● INSTRUCTIONS TO FOLLOW:
Make a tally of the lines in the records that include the string "begin", and give only that number.

Collection entries:
┌──

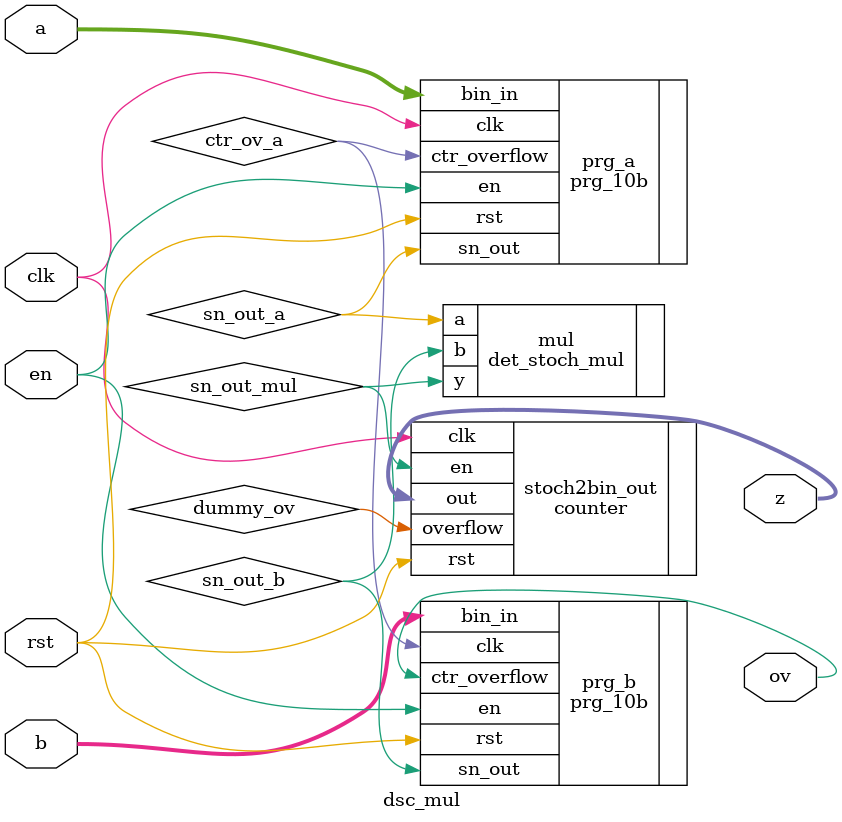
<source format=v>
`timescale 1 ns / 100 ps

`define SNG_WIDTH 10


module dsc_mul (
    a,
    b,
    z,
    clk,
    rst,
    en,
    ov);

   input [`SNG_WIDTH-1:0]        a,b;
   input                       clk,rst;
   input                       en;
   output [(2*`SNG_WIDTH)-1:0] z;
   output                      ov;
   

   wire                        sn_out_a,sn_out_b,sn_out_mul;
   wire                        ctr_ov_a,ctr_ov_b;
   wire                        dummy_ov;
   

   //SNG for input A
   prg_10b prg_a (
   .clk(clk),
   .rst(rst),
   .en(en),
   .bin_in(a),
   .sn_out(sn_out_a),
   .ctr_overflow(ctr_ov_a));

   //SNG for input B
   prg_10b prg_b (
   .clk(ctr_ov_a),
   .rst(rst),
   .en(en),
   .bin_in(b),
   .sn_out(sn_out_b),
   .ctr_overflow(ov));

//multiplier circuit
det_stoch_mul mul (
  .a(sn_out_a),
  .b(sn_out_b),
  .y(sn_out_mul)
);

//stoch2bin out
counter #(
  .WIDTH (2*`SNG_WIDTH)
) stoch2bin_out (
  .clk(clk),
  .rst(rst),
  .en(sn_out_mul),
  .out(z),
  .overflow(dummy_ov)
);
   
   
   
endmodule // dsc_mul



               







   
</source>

└──
┌──

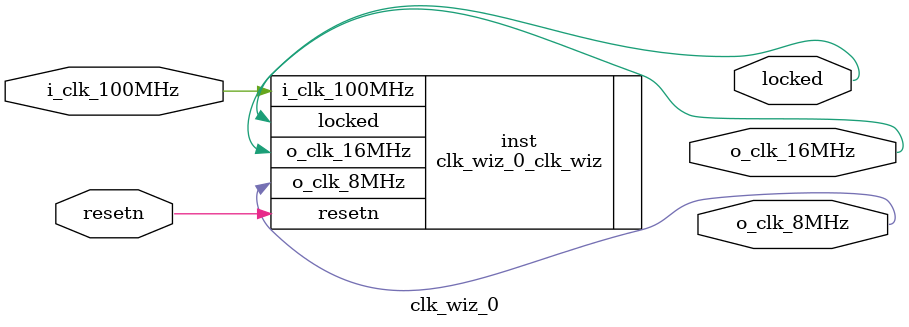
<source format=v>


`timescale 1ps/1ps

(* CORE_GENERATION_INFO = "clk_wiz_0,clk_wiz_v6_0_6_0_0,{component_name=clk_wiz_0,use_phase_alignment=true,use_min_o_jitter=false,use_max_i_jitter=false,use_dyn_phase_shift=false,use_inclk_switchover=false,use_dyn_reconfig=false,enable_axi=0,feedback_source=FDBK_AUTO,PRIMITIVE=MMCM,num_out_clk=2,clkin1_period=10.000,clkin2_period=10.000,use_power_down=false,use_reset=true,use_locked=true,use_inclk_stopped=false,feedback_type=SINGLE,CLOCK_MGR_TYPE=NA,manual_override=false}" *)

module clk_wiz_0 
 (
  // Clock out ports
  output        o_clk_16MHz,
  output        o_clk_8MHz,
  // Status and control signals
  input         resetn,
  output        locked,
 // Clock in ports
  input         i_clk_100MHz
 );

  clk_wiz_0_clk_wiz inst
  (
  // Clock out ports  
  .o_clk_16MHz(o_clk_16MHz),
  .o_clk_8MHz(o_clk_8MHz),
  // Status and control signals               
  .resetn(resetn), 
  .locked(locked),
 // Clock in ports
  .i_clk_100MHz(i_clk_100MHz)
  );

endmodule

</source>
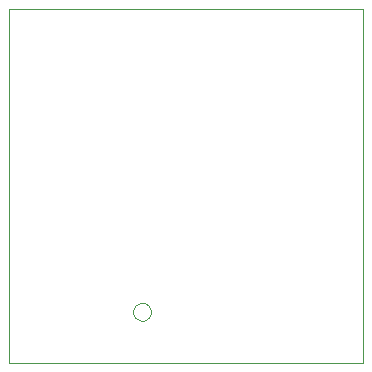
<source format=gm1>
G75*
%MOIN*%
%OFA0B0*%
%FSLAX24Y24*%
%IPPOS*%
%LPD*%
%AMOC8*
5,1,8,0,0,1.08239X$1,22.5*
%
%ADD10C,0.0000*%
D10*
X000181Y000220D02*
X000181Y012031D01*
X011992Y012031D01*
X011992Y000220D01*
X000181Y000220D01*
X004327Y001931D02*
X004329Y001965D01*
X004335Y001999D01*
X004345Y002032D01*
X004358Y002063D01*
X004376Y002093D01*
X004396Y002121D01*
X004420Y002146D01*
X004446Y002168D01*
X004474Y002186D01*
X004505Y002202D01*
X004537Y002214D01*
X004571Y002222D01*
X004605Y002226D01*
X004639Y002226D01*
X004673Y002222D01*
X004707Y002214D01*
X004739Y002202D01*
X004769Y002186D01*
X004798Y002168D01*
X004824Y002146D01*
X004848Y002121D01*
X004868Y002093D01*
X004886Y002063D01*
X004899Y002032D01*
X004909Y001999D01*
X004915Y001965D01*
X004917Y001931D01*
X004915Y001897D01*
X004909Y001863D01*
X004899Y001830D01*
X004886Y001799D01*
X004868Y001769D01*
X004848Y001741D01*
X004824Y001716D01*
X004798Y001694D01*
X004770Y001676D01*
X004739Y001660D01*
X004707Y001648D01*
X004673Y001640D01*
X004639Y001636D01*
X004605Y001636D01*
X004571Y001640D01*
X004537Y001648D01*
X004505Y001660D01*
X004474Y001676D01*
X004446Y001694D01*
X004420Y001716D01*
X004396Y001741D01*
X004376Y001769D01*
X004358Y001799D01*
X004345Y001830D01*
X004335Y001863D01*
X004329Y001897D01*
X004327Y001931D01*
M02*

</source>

└──
┌──

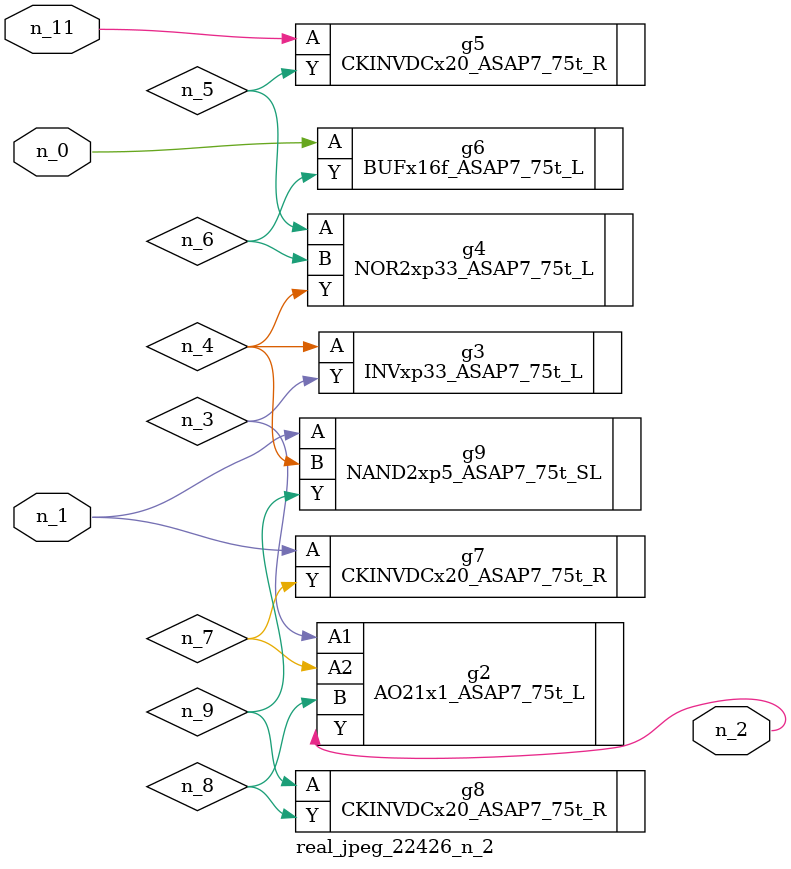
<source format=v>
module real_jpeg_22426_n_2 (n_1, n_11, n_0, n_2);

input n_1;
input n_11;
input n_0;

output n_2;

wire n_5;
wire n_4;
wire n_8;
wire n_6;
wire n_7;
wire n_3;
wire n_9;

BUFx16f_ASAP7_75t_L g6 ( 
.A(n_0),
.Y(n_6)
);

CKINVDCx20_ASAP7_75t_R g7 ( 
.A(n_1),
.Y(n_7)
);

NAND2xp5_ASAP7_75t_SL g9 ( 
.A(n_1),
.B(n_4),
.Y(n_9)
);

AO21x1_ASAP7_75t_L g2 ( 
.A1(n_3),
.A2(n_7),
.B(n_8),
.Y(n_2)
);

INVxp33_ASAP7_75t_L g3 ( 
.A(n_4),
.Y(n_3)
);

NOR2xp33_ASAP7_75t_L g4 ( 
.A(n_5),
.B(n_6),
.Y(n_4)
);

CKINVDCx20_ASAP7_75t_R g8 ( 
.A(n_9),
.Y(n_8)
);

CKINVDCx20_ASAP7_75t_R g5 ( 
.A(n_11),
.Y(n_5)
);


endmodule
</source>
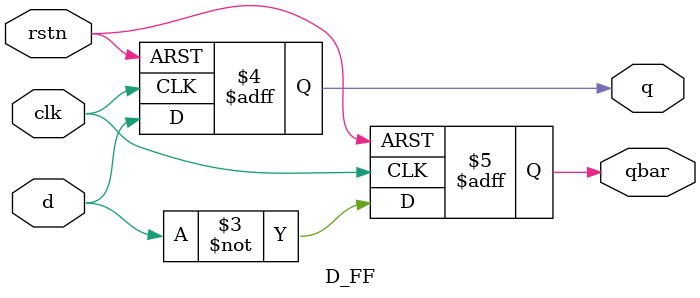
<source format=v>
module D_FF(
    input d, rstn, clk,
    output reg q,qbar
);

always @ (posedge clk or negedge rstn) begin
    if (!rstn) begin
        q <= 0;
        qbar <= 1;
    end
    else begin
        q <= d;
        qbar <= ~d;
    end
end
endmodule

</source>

└──

● RESULT OF THIS TASK:
3